In earlier such memory experiments, by PNAS paper co-author Daniel Schacter of Harvard University, subjects who only listened to words showed a strong tendency to later falsely recognize non-presented critical words. However, they tended to rate true items higher than false items in terms of sensory details.

Said Cabeza, "This finding introduced a conundrum in false memory research. How can human participants believe in their illusory recollections and at the same time be able to differentiate them from veridical [true] recollections in terms of sensory detail?"

To explore in more detail the activity in the brain's memory region -- the medial temporal lobe -- during such recall events, the researchers designed the new experiment so that subjects under MRI would experience a richer sensory memory-inducing experience. Unlike the previous experiments in which words were simply heard by the subjects, the new experiments reported in PNAS featured an audiovisual presentation, in which each word was read on video by alternating male and female speakers.

The researchers then studied the activity of brain regions as the subjects were asked to perform a recognition test to tell whether a word was old or new. The list presented to the subjects included true, false and new words. As in the past, the subjects were able to reject new words, but falsely recognized false words related to the true words.

In analyzing brain activity during these tests, the scientists found a distinct difference in how areas of the medial temporal lobe responded to the true and false words. While the hippocampus responded to both true and false words, the parahippocampal gyrus was more activated for true than for false words.

According to the researchers, these findings indicate that the hippocampus was retrieving semantic information about the words, while the parahippocampal gyrus was retrieving perceptual information about the words, such as the speaker appearance and voice.
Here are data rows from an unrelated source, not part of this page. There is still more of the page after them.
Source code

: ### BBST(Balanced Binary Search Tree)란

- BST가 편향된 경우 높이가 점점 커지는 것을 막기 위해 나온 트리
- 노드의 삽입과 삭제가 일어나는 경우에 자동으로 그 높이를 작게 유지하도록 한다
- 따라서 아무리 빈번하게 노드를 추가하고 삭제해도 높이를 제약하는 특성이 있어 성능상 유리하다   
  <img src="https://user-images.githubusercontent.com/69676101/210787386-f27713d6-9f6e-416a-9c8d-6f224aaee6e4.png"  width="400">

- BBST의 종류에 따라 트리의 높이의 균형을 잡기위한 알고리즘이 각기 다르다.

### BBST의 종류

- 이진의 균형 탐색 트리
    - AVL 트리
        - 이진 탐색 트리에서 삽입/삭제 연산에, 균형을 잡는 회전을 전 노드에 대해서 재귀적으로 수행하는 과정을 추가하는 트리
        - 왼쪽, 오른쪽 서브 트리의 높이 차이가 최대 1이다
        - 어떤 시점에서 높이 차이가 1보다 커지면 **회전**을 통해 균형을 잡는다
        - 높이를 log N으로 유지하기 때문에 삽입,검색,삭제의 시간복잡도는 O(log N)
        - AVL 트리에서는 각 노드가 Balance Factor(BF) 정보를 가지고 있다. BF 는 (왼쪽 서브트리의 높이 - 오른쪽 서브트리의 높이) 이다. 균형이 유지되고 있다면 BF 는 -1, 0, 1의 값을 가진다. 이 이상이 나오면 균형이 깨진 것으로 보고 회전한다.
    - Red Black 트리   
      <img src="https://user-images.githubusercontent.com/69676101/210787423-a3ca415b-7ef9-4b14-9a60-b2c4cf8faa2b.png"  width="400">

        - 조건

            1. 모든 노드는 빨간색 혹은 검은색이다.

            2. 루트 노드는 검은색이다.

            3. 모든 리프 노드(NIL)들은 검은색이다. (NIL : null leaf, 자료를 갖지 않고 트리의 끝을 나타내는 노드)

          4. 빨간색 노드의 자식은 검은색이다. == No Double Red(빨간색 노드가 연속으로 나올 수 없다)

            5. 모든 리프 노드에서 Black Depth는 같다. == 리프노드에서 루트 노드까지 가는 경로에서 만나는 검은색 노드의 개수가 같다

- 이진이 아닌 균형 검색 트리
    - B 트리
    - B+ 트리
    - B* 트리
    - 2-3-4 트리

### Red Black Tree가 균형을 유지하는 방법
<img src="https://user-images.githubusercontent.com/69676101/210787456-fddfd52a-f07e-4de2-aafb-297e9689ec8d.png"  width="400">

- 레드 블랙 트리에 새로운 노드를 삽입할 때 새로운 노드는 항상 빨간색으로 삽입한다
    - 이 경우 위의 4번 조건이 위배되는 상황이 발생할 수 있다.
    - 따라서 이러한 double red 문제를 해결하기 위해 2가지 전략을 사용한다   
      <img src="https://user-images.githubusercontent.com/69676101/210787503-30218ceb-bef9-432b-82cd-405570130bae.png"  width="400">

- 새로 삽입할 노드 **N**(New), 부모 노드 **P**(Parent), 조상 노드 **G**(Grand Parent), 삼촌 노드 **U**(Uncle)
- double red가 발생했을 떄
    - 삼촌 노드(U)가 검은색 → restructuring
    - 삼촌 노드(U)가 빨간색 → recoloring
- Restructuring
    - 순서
"These findings make particular sense, because we know that the parahippocampal gyrus receives inputs from various senses," Cabeza said. "And what's new about the study is that the differences we see are occurring within the medial temporal lobe, the most critical regions for memory processing. Until now, it has not been appreciated that different medial temporal regions treated processed true and false memories differently."

Cabeza and his colleagues plan further studies that will attempt to understand in more detail the newly appreciated heterogeneity of the memory region.


Besides Cabeza and Schacter, other co-authors of the paper are Stephen Rao and Andrew Mayer of the Medical College of Wisconsin, and Anthony Wagner of the Massachusetts Institute of Technology. Cabeza is a member of the Center for Cognitive Neuroscience at Duke.

The research was funded by the National Science and Engineering Council of Canada, the Alberta Heritage Foundation for Medical Research, National Institutes of Health, General Clinical Research Center of the Medical College of Wisconsin and the W. M. Keck Foundation.